▶ [PASAJE EXTRAÍDO]
+-------+

Un actor incansable con una filmografía amplísima. Tiene de todo, desde obras maestras como El hombre elefante (1980) hasta un papel recurrente en las películas de ThorTodos estos años de trabajo, con sus altos y bastantes bajos, no han mermado su imagen de gran actor y leyenda viva. 

En la última cinta de Meirelles, Hopkins está a la altura de lo esperado, sin demasiado brillo. Por eso, tiene muy complicado ganar el Oscar este año y, por el rumbo que ha tomado su carrera, necesitará una cinta más potente y una interpretación que sea algo más que correcta para volver a levantar una estatuilla.

Al Pacino

Al Pacino

Al Pacino en “El irlandés” | Fuente: Youtube

Tras años sin rodar una película decente, Al Pacino ha llegado este 2019 más fuerte que nunca. A mediados de año le vimos en un pequeño cameo en Érase una vez… en Hollywood y, después, luciéndose como años atrás en El irlandés.

+-------+

[Registros de datos]
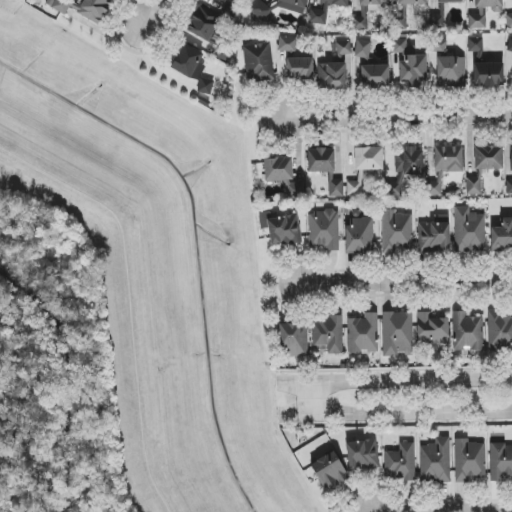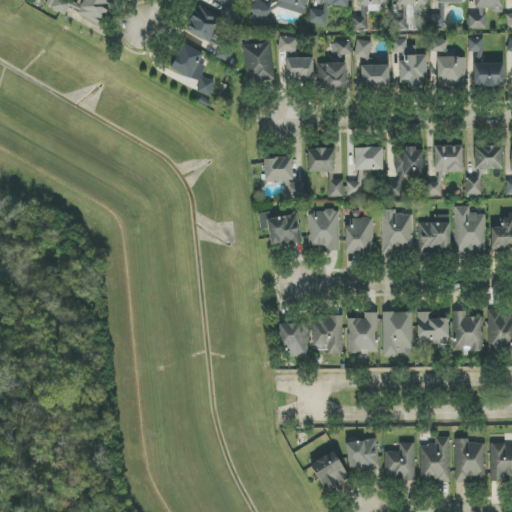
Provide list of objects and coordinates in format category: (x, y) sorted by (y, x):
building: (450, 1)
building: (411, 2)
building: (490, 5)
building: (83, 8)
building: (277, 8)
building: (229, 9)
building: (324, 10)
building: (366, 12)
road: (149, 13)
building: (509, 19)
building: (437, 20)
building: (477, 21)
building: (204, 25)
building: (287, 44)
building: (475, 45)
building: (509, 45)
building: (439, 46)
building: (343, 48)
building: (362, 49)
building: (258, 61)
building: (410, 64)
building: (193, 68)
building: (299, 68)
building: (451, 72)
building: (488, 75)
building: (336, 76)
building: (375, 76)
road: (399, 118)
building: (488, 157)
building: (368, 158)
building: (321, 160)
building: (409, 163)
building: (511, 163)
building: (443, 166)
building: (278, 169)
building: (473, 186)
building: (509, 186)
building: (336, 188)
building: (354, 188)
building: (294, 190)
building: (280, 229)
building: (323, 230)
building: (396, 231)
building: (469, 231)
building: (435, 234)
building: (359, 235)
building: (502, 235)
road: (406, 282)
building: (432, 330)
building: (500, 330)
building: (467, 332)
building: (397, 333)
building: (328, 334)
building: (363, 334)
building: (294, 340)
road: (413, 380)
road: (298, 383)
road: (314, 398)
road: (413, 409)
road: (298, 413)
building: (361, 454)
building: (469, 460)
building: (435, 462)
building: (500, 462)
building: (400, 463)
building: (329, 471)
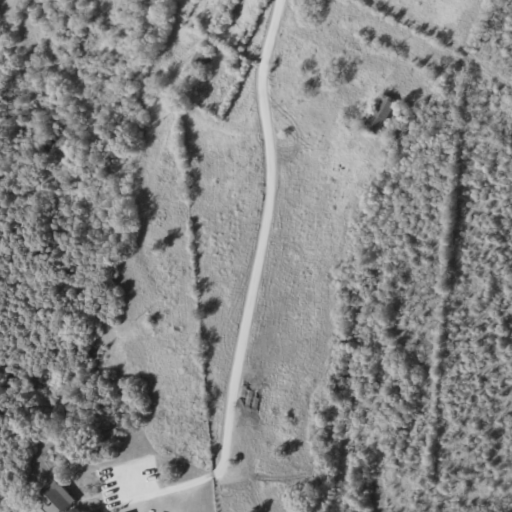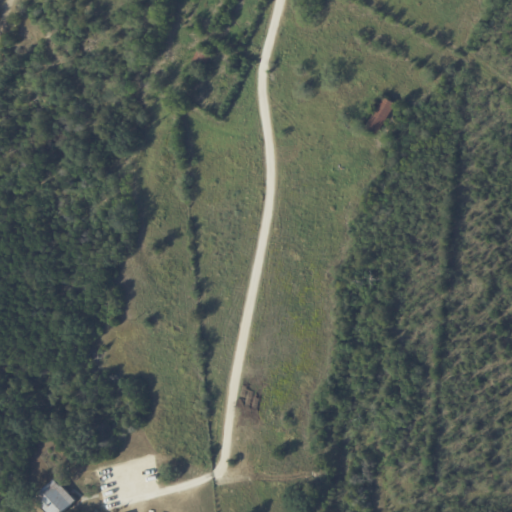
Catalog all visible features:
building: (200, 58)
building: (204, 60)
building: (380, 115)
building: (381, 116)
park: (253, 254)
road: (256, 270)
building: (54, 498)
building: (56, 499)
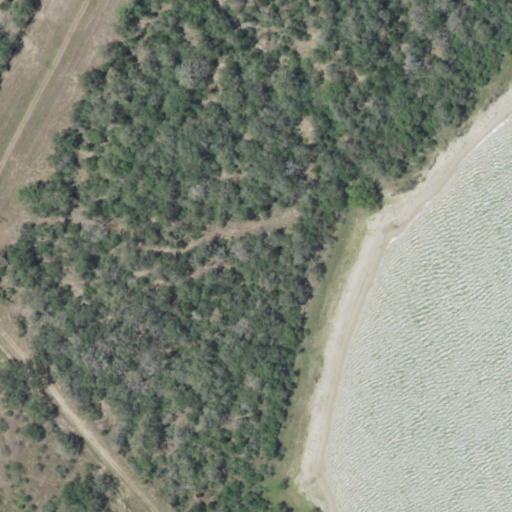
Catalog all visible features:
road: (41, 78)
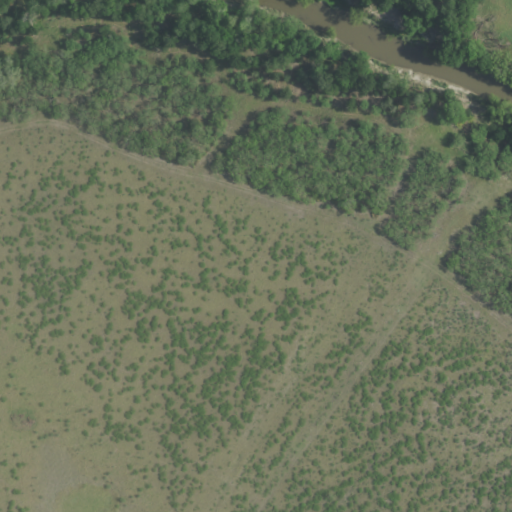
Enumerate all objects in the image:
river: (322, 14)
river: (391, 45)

+-------+

▶ [TU TAREA] ¿Puedes continuar el texto sobre Hopkins y Al Pacino a partir de su última oración?

▶ [RESPUESTA AL EJERCICIO]
Martin Scorsese ha vuelto a traer a la palestra a este actor que deslumbró en su papel de Michael Corleone en la trilogía de El Padrino, pero también en películas como El precio del poder (1983) o Serpico (1973), pero que una vez terminados los 90 no fue capaz de –o quizá no quiso- encontrar un proyecto que nos recordarse lo buen actor que es.

Pese a haber dado vida a un histriónico, pero carismático, Jimmy Hofa y sobrevivir a compartir pantalla junto a Joe Pesci y Robert De Niro –el peor parado del trío en cuestión de candidaturas a premios-, es poco probable que Pacino vuelva a alzarse con la estatuilla dorada por segunda vez en su carrera. Sin embargo, para los nostálgicos del cine de Scorsese, Coppola y Brian De Palma es un honor ver de nuevo a este actor entre las estrellas de Hollywood.

Joe Pesci

Joe Pesci

Joe Pesci en “El irlandés” | Fuente: Youtube

Desde finales de los 90, hemos visto en contadas ocasiones a Joe Pesci en la pantalla grande. El propio actor decidió dejar de lado la interpretación para centrarse en otras de sus pasiones: la música. Pero gracias a “El irlandés”, Pesci ha sido capaz de resucitar en la memoria del público la leyenda que fue: uno de los mejores secundarios del cine de mafia.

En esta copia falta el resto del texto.